Личные вещи умерших хранят до тех пор, пока их не заберут родственники, приехавшие за телом. Иногда у погибших нет никого. Их хоронит за свой счёт нефтегазохимический концерн, в котором они работали. В договоре о найме, говорят, на этот счёт особая графа есть.

Человека кладут в ящик и – в яму. Могилы обычно долбят летом – зимой это делать практически бесполезно. Да и летом, как говорят, немногим легче – после полуметрового слоя песка обычно начинают тупиться буры – вечная мерзлота. Подождут мужики, оттает чуть – и вперёд. Потом ещё подождут – опять оттает. Так тут и роют… Заранее. Штук тридцать ям. С запасом.

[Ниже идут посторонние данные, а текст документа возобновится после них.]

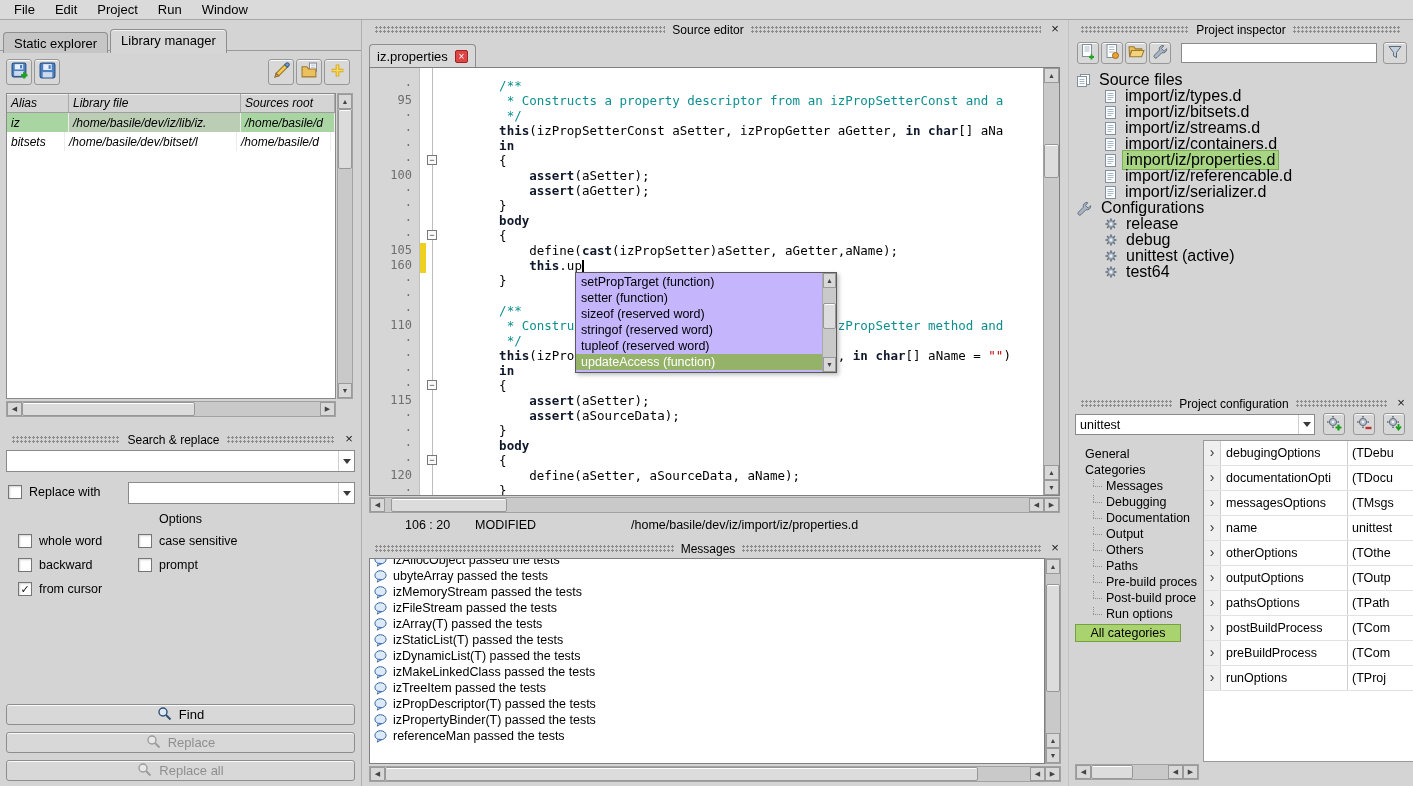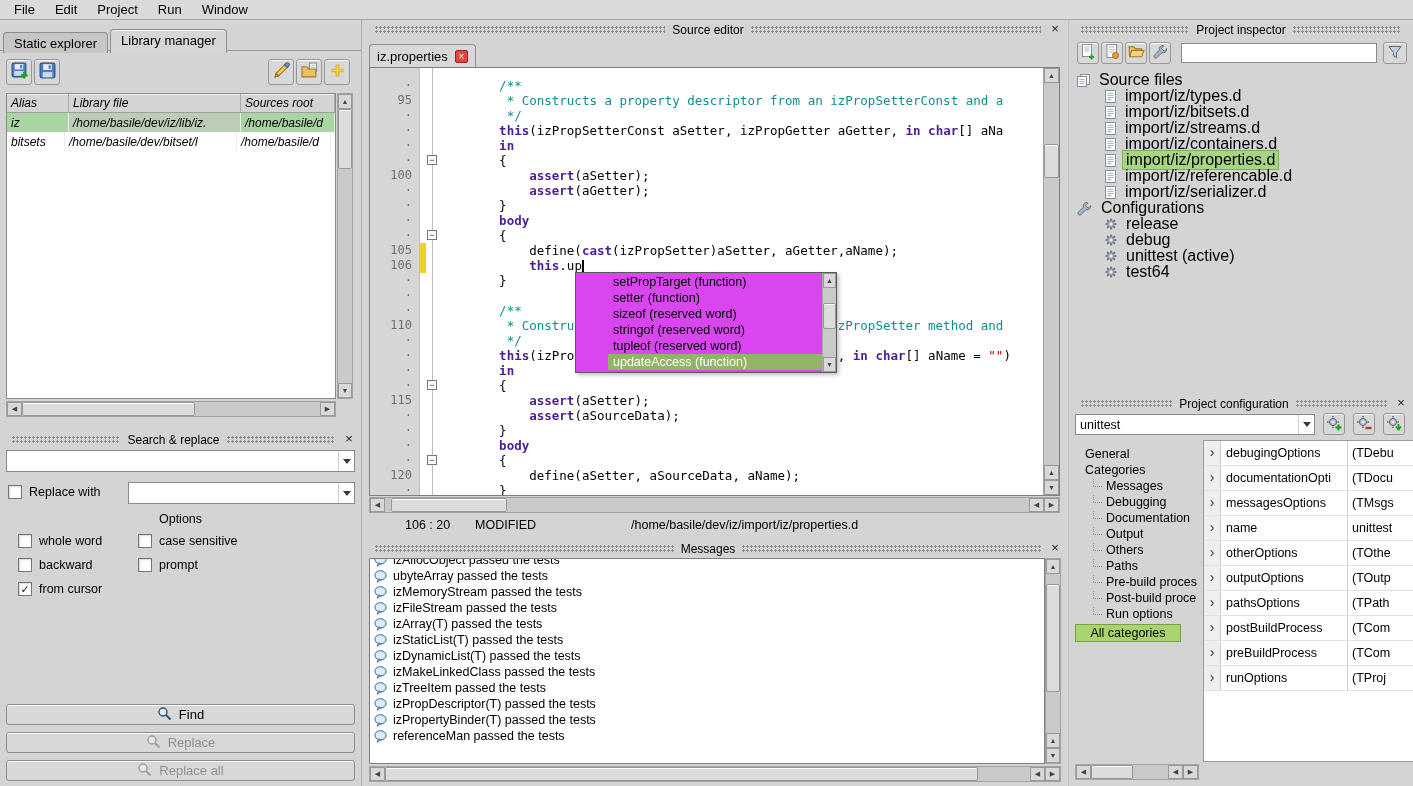"this" .tk-k { color: #4c1d95 -> #0f172a }
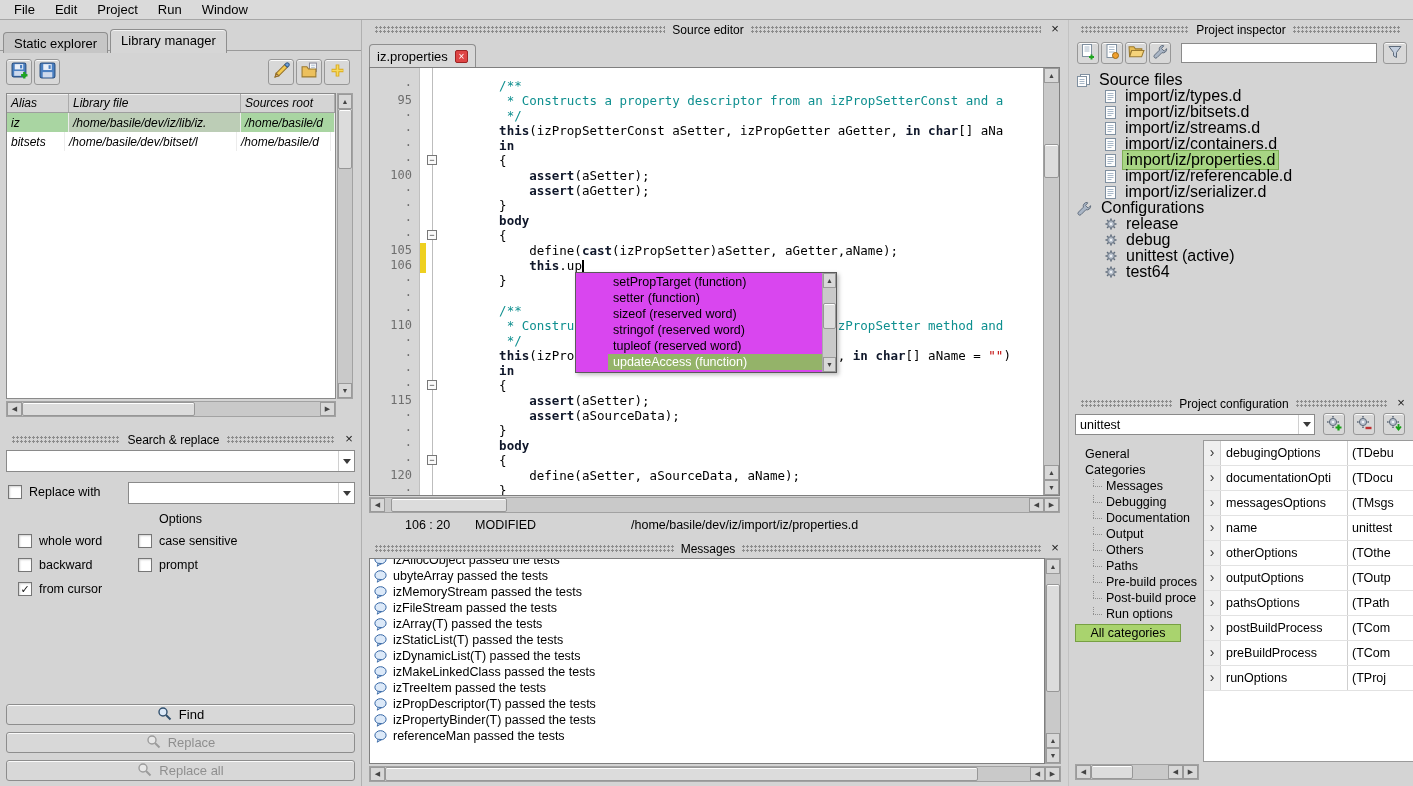"106" div.gl { text: 106 -> 160 }
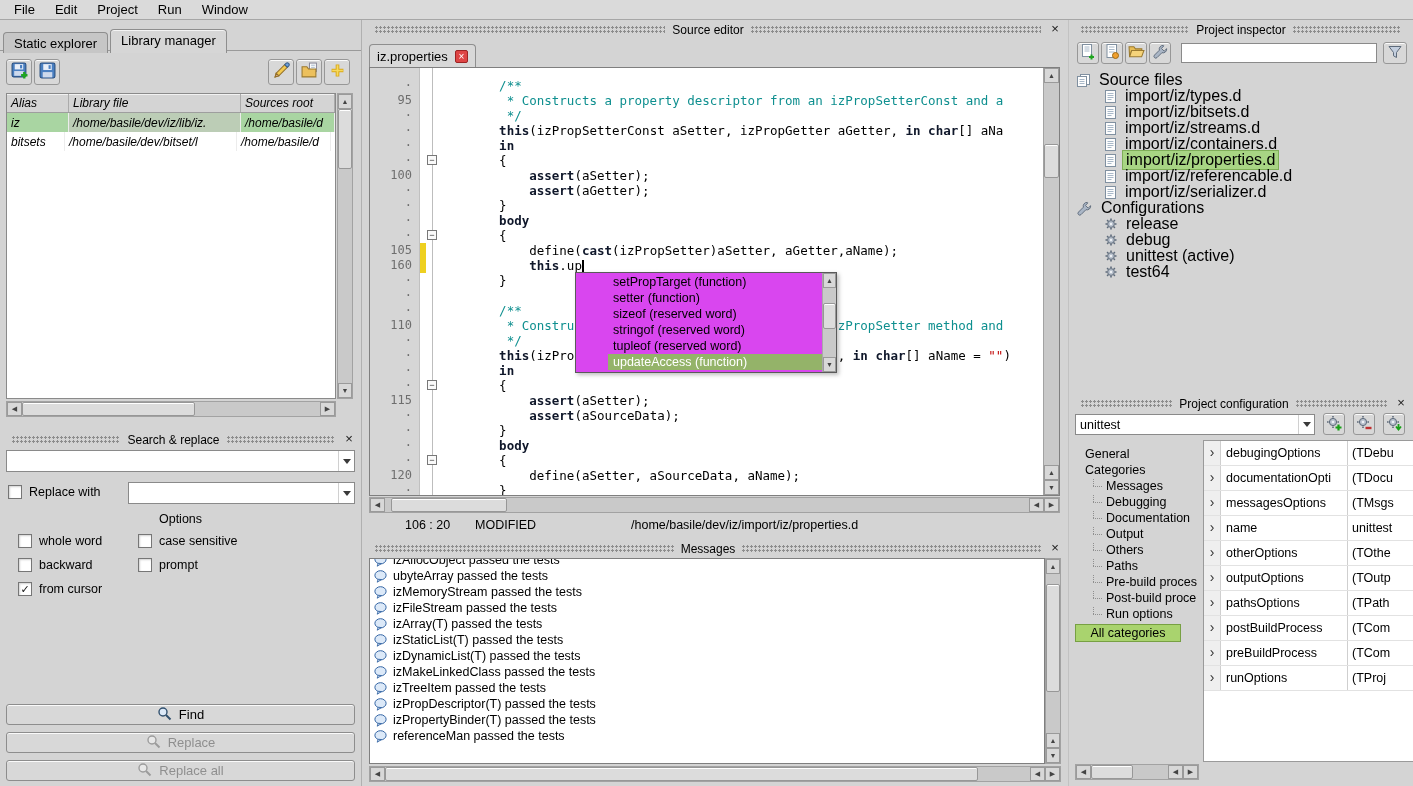"setPropTarget (function)" #completion { background: #d946ef -> #c4b5fd; padding-left: 32px -> none }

Человек лежит себе в самой холодной могиле на этой планете, а его вещи ещё долгие семь лет хранятся в кабинете Вадима Егоровича. Почему семь? Неизвестно. Правила такие. По ним же, если за это время никто имущество покойного забрать не соизволил, содержимое ящика выкидывается на свалку. Всё.

Моего ящика здесь нет, потому что положить в него было нечего. Такого, что можно назвать личными вещами. Зато они были у Семёна Викторовича Седашова, умершего в отделении интенсивной терапии ровно семь лет назад. Помощник бурильщика Семён Седашов умер, как следует из больничных записей, не приходя в сознание после дорожно-транспортного происшествия. Он пролежал в реанимации неделю, прежде чем его сердце остановилось. Семь дней – без сознания. Семь лет – в могиле.

Сегодня Вадим Егорович будет освобождать «июньские» ящики. Каждое первое число он очищает ячейки умерших: в этом месяце, семь лет назад. Сегодня очередь «июньских».